文書本文:
========
8月の豚肉卸売価格、前年同月比約7割高で推移
 米国農務省農業マーケティング局(USDA/AMS)によると、2021年8月の豚肉卸売価格は例年を大きく上回り、前年同月比約7割高の高水準で推移している(図12)。米国内の外食需要の回復や、豚肉輸出量が過去最高となった前年を上回るペースで推移していることなどによる豚肉在庫の減少が、同価格を押し上げているとみられる。

 
6月の豚肉輸出量、前年同月比9.5%増
 USDA/ERSの「Livestock and Meat International Trade Data」によると、2021年6月の豚肉輸出量は25万5700トン(前年同月比9.5%増)と19年下半期以降引き続き記録的なペースが続いており、同年上半期(1〜6月)の合計は173万8800トン(前年同期比1.0%増)となった(表5、図13)。
 6月の豚肉輸出量を主要輸出先別に見ると、最大の輸出先であるメキシコ向けは、前年下半期以降、同国の経済回復に伴い豚肉需要が好調であることなどから、前年同月比約5割増と大幅に増加した。中国向けは、中国国内の豚肉価格の下落に伴い輸入需要が減少していることから、同約5割減と大幅に減少した。日本向けは、好調な小売需要を背景に冷蔵品が増加している。韓国向けは、小売、eコマース(電子商取引)需要が好調で、特にバラや肩ロースなどの冷蔵品が増加している。フィリピン向けは、アフリカ豚熱の発生による国内の豚肉供給不足を背景に、21年4月以降豚肉の輸入関税を引き下げたことから同2.6倍となった。なお、この関税引き下げは22年1月までの実施が予定されている。コロンビア向けは、コロナ禍で大きく落ち込んだ前年からの回復により同2.1倍となった。
========
記録情報:
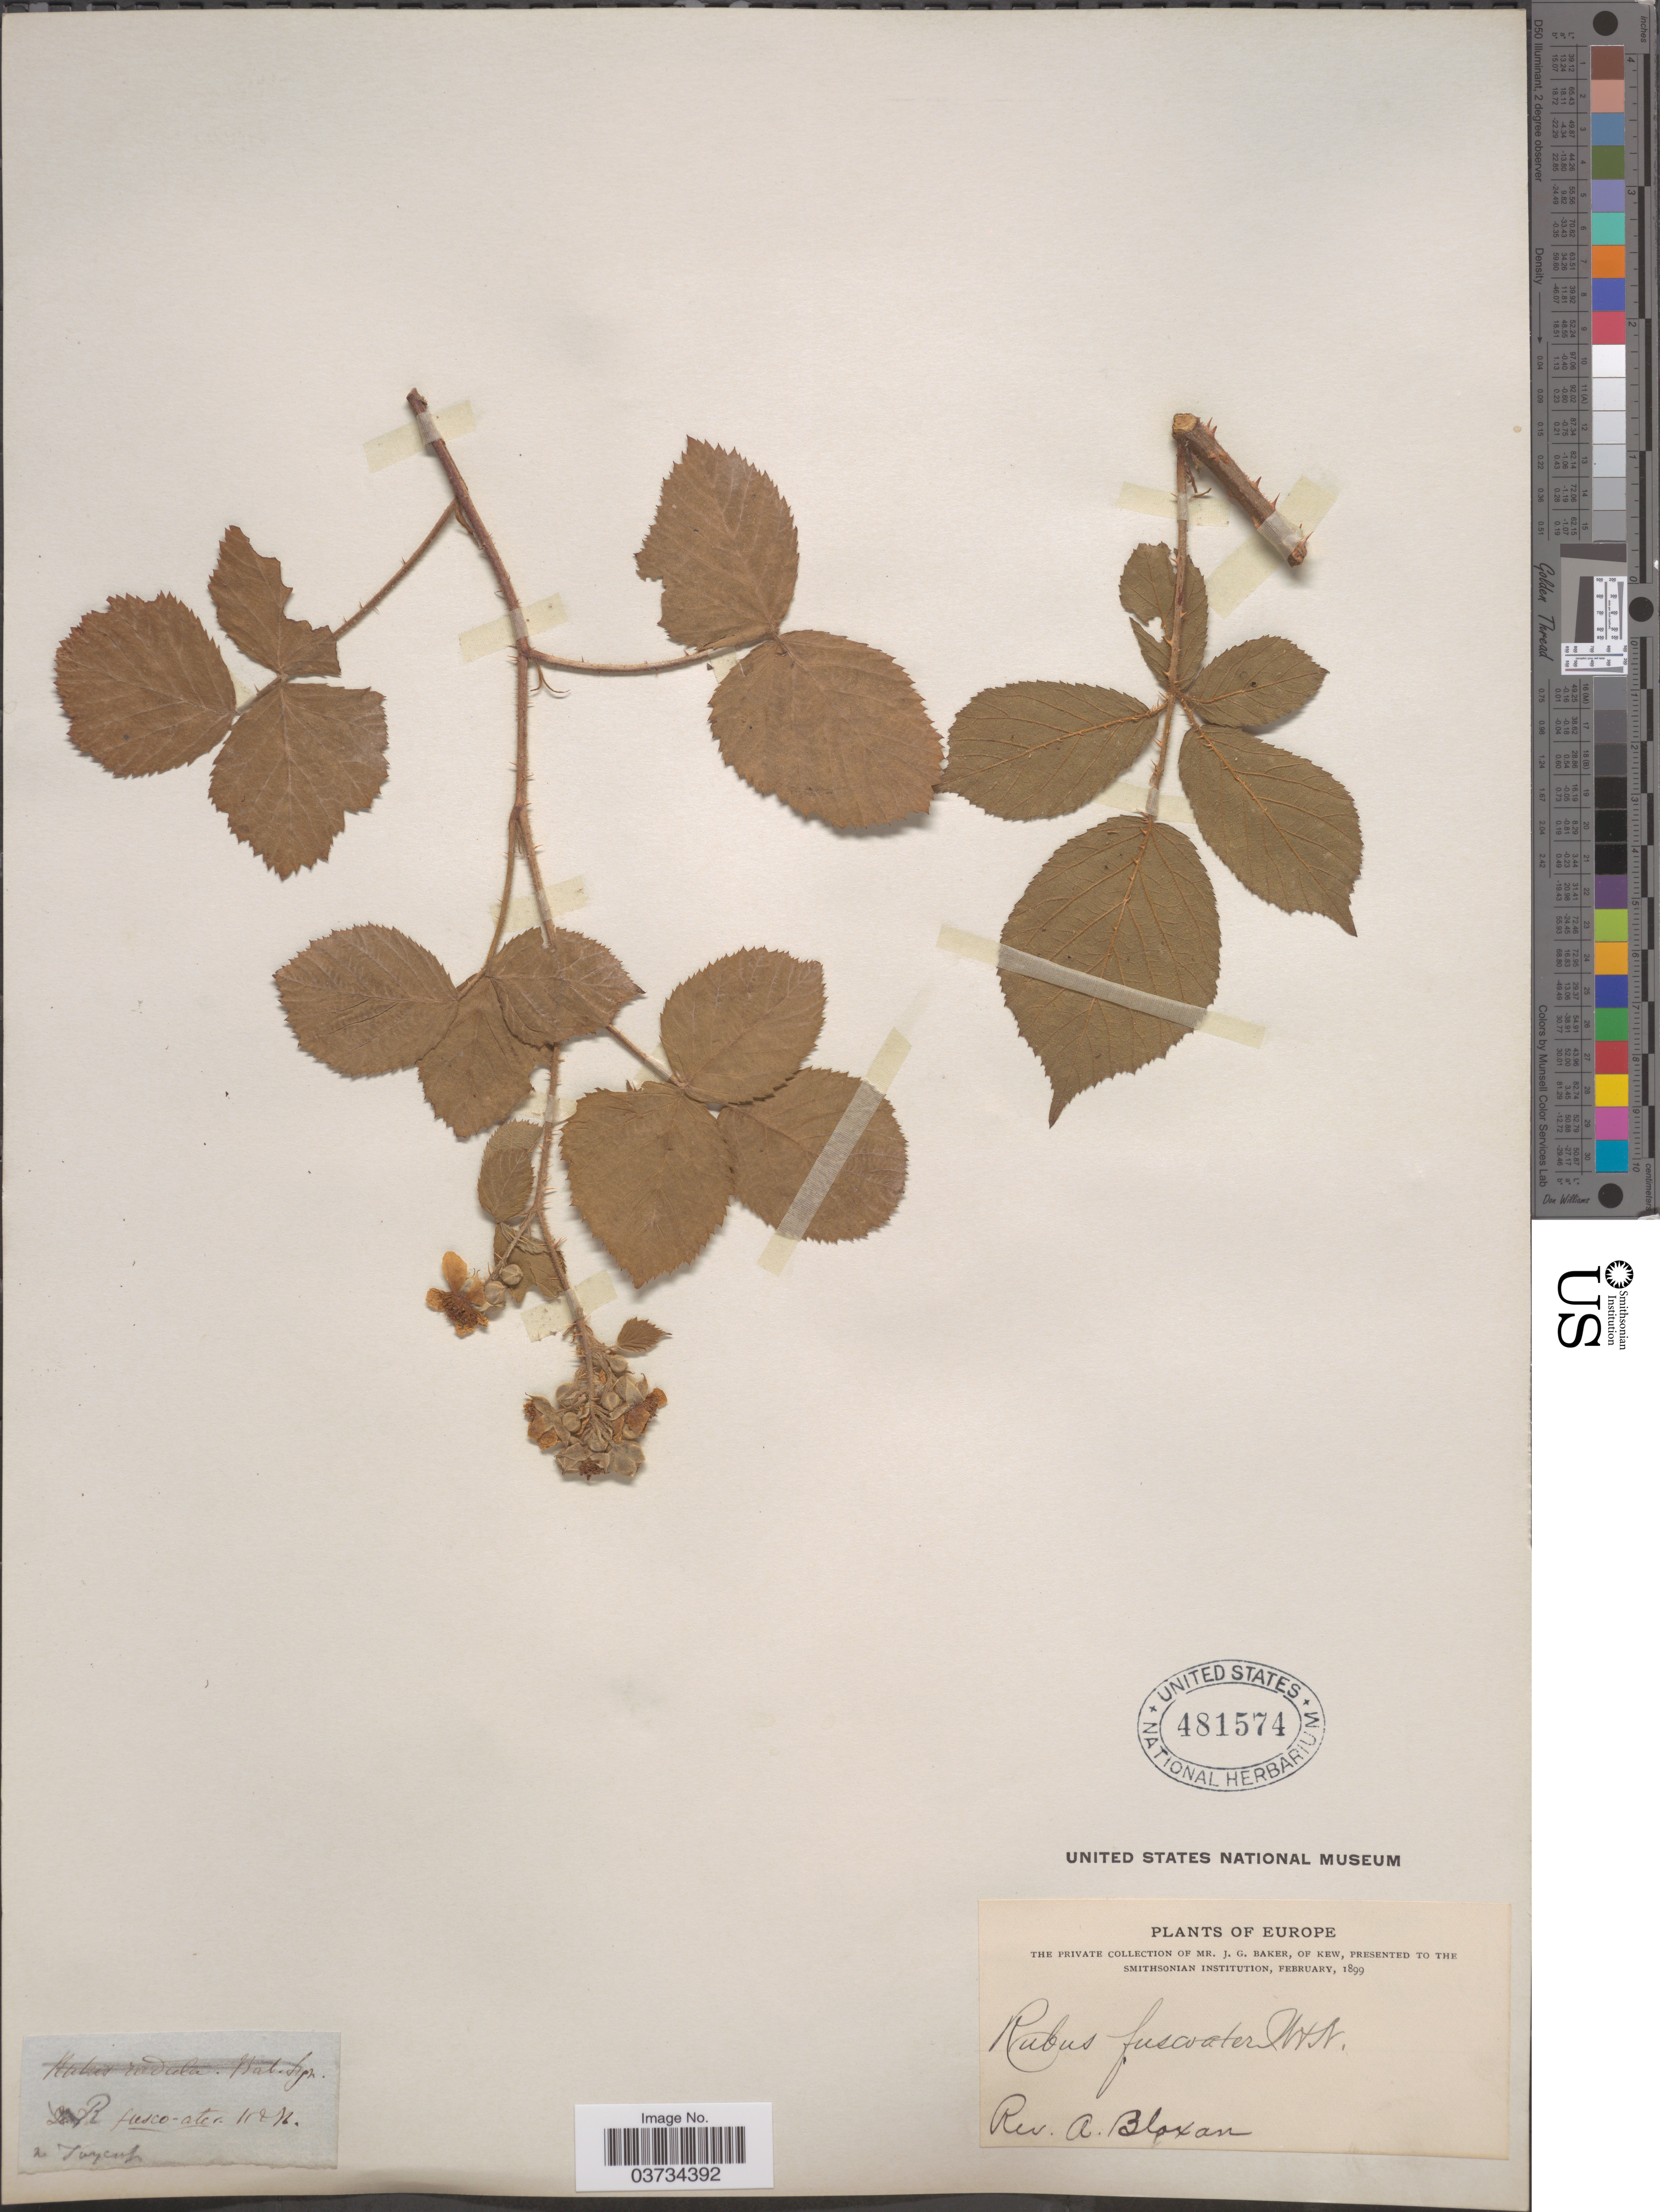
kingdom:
========
指示内容: 豚肉輸出の本文のうち「6月の豚肉輸出量を主要輸出先」で始まり「復により同2.1倍となった。」まで続く部分を、「メキシコ」を「カナダ」に更新して示してください。

回答:
6月の豚肉輸出量を主要輸出先別に見ると、最大の輸出先であるカナダ向けは、前年下半期以降、同国の経済回復に伴い豚肉需要が好調であることなどから、前年同月比約5割増と大幅に増加した。中国向けは、中国国内の豚肉価格の下落に伴い輸入需要が減少していることから、同約5割減と大幅に減少した。日本向けは、好調な小売需要を背景に冷蔵品が増加している。韓国向けは、小売、eコマース(電子商取引)需要が好調で、特にバラや肩ロースなどの冷蔵品が増加している。フィリピン向けは、アフリカ豚熱の発生による国内の豚肉供給不足を背景に、21年4月以降豚肉の輸入関税を引き下げたことから同2.6倍となった。なお、この関税引き下げは22年1月までの実施が予定されている。コロンビア向けは、コロナ禍で大きく落ち込んだ前年からの回復により同2.1倍となった。